Basically what has happened is the general functionality of the program has gone to hell (for a lack of better term). 95% or so of our business is run off this application of which basically processes queries. (I'm still fairly new here and new to C++ so my explination will be a bit simple but should give you an idea).
Everything is based on a query. So you start with Query1 which normally retreives data from our SQL Server Database and stores the results in a temp (access), there is generally another "check" query looking to make sure that you got results (looking for a row count greater than 0), then you may or may not perform another query based on that and so forth. So yes this is part of a test we wrote into the larger application because of the issue we where having. That is why there is the SELECT INTO and then the SELECT FROM right after it, the SELECT FROM is checking to see if the table was populated as this application doesn't have a way to check the table for a value (i.e. can't check param for the Y, thus the SELECT INTO CHKPARAM where param.param = y). It may be a bit confusing and I'm sure I didn't explain it the best as I'm trying to keep this short. But I'll be happy to try to answer any questions until our senior guy gets in.
Here is some information that I ran across for something else. I know your using Access, but the principals should be the same. Could have something to do with ANSI characters in the older code you guys wrote. I wrote my SQL Commands in Unicode first, and it worked fine.
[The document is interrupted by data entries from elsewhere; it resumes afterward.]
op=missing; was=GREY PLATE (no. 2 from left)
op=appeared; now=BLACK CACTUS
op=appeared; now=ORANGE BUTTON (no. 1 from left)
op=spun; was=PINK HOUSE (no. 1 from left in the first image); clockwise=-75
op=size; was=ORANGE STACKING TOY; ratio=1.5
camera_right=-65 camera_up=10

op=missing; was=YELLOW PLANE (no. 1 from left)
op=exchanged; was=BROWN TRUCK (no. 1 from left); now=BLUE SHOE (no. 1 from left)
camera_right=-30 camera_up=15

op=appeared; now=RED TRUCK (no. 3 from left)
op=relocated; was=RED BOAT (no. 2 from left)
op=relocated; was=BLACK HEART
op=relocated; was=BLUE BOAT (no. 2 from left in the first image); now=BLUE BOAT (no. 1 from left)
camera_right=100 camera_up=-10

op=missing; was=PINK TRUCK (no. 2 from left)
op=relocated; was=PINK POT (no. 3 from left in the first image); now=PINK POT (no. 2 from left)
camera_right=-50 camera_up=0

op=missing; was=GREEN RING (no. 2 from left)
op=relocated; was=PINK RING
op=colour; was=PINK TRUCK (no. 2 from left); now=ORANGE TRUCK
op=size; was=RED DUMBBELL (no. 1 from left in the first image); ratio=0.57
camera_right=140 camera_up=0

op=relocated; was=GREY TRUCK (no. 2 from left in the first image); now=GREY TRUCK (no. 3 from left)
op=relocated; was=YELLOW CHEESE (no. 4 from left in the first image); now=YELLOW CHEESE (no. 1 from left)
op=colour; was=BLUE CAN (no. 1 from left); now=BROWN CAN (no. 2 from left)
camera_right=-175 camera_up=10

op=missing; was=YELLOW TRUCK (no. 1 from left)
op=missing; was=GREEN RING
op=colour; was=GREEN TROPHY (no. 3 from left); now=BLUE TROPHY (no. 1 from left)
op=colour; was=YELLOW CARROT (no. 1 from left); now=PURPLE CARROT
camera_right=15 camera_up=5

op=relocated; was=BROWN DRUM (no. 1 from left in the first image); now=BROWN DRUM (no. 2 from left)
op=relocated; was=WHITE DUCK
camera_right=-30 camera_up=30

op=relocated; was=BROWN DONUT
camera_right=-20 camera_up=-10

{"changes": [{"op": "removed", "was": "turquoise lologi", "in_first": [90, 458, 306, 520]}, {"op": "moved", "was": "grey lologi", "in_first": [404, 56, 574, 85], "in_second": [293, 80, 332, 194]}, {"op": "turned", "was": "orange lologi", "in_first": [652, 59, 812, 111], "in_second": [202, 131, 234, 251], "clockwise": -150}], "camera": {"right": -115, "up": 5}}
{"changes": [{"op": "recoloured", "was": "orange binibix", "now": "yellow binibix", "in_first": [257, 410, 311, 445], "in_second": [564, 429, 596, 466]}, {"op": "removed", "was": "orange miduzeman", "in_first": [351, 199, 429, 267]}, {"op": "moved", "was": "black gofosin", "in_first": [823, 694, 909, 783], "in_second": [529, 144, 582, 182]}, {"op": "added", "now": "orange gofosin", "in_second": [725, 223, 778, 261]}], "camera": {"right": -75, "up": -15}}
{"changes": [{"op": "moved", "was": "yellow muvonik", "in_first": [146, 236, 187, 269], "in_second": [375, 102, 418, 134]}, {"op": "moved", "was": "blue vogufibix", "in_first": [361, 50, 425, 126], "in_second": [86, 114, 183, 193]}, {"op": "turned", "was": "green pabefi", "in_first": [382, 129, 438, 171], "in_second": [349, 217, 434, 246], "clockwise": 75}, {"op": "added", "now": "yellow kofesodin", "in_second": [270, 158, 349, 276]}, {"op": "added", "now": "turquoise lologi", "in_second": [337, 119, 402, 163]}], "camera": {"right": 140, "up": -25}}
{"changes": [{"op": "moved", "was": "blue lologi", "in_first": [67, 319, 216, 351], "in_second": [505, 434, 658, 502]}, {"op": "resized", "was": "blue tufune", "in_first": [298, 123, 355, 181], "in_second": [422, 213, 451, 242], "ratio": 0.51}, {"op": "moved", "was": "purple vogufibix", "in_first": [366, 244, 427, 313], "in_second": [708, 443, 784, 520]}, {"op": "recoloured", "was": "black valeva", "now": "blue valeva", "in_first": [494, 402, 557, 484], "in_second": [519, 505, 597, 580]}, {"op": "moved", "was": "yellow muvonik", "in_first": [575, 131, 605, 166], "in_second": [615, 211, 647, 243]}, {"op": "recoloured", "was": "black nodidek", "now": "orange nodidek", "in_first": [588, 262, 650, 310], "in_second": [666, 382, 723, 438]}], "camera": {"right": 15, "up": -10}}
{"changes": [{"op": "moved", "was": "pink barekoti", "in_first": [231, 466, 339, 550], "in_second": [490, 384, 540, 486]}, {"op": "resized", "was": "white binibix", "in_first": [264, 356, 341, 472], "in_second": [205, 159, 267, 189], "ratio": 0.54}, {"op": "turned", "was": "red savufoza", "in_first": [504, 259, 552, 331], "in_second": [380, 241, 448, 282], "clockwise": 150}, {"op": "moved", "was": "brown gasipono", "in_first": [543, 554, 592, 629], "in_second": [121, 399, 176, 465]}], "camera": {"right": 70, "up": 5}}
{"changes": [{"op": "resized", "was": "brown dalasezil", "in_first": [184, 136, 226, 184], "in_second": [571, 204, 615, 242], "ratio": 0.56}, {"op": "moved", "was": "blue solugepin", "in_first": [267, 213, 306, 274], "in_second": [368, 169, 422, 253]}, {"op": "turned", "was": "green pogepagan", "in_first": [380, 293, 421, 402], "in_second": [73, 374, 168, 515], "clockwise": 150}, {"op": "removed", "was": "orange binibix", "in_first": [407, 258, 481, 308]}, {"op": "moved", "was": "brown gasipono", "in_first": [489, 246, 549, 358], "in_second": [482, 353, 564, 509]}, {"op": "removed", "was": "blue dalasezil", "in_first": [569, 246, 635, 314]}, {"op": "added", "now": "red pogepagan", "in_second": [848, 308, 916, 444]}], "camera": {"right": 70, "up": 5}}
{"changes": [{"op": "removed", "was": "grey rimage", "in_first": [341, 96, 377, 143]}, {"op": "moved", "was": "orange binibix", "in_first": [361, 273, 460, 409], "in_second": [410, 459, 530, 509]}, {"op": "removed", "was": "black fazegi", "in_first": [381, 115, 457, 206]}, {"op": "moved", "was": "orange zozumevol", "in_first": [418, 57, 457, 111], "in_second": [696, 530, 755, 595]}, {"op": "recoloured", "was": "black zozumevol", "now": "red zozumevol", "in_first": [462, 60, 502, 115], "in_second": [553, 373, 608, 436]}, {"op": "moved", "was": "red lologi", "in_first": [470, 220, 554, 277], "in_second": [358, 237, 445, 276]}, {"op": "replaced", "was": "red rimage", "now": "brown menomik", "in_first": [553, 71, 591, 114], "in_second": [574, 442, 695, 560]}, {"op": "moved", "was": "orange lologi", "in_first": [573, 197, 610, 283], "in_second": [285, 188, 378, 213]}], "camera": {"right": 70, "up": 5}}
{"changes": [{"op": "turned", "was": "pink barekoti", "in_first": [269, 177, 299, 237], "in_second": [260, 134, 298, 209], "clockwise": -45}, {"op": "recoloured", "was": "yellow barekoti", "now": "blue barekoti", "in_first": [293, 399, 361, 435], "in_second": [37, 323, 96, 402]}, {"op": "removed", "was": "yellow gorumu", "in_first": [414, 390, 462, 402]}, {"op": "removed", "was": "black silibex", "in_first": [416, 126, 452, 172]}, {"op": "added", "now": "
The following table shows which versions of the Microsoft SQL Server ODBC driver shipped with recent versions and service packs (SP) of Microsoft SQL Server. It also lists the operating system versions under which the drivers are certified to run and the versions of SQL Server against which they are certified to work.
Newer drivers recognize the capabilities of older databases and adjust to work with the features that exist in the older server. For example, if a user connects a version 2.65 driver to a version 4.21a server, the driver does not attempt to use ANSI or other options that did not exist in SQL Server 4.21a. Conversely, older drivers do not use the features available in newer servers.
For example, if a version 2.50 driver connects to a version 6.5 server, the driver has no code to use any new features or options introduced in the 6.5 server.
Spent some time over the weekend making some tweaks and this seems to be it... I got it working with a trial version of Access 2010 (seems to be 100% of the time) and about 95% with 2000. We plan to go with 2010 anyways so I guess it's "fixed". Thank you for your help!